**Selected passage**.
● ● ● ● ● ● ●

‘Put out a tier of oars on either side,
Spread to the wafting breeze a twofold sail,’

and cruel, big-headed sharks, which, indeed, followed us almost all the way to England (the fact is that now, when so many cattle are thrown overboard, the Atlantic abounds with sharks), and lovely flying-fish like streaks of silver flashing along the deep and boundless blue ocean. Of these latter one flew on board. It met with a cruel fate. It was eaten by the first officer of the Assyrian Monarch for breakfast. It ought to have choked him. It did nothing of the kind; he, hardened sinner that he was, enjoyed it greatly, and said that it was as good as a whiting.

In the Gulf Stream we found the usual number of whales and porpoises. The latter would play around the bow or race along the side of the ship in considerable quantities of all sorts of sizes. There were other fish of which I know not the names to be seen occasionally leaping out of the water as high and repeatedly as possible, as if a shark were in their midst seeking whom he might devour.

One sight I shall never forget in the Gulf Stream. It was that of a tortoise. I was leaning over the ship’s side, when something big and round seemed to be coming to the surface. I could not make out what it was; then all at once the truth flashed upon me as he wobbled along, paddling with his fins, his head erect, his little eyes peering at the ship as if he wondered what the dickens it was, and what business it had there. He seemed to be treading the water.

● ● ● ● ● ● ●

**Listed entries**.
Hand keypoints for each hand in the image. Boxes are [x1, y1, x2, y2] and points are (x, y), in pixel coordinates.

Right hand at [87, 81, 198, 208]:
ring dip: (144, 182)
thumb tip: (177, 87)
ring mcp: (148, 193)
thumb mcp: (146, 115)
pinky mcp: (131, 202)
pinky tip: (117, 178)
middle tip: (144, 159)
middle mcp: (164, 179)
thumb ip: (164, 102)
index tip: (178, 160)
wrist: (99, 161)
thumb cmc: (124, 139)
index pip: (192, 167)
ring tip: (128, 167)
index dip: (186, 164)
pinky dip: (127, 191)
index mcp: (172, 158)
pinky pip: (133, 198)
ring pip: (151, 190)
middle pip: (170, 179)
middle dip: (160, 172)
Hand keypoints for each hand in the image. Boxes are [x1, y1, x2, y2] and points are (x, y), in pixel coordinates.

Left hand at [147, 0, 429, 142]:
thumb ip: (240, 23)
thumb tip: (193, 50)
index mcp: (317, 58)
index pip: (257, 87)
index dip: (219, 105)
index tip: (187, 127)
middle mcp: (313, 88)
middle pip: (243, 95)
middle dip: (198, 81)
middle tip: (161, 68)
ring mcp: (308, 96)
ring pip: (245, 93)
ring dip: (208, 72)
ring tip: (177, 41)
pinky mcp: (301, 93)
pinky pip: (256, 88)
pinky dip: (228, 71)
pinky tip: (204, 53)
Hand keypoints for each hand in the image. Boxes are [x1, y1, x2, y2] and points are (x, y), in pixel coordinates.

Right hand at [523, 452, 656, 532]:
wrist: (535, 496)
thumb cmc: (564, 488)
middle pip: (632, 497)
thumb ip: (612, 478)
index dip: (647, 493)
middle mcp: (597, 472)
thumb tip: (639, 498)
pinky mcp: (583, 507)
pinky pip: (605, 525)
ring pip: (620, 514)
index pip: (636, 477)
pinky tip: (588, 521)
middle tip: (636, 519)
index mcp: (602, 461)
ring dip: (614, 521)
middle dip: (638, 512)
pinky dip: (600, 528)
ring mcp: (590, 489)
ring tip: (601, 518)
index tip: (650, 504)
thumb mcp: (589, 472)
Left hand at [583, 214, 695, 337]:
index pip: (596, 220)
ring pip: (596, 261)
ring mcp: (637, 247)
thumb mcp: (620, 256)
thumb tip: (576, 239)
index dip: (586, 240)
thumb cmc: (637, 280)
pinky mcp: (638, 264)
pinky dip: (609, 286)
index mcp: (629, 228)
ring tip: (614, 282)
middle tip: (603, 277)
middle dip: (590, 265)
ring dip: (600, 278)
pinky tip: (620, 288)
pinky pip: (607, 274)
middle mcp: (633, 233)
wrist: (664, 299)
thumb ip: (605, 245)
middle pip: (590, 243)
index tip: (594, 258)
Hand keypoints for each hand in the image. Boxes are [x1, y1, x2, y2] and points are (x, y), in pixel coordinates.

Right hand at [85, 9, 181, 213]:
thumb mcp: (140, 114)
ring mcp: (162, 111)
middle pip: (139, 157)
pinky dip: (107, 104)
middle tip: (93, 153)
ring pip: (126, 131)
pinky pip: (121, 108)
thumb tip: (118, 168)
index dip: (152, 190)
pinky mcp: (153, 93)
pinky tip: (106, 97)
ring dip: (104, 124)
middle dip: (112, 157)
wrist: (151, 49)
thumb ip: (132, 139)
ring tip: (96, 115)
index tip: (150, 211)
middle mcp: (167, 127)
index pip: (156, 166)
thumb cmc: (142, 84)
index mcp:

● ● ● ● ● ● ●

**Brief**. From the passage about the ocean crossing, list every kind of sea animal that it names as seen during the voyage, using the passage's own words.

**Response**.
sharks
flying-fish
whales
porpoises
tortoise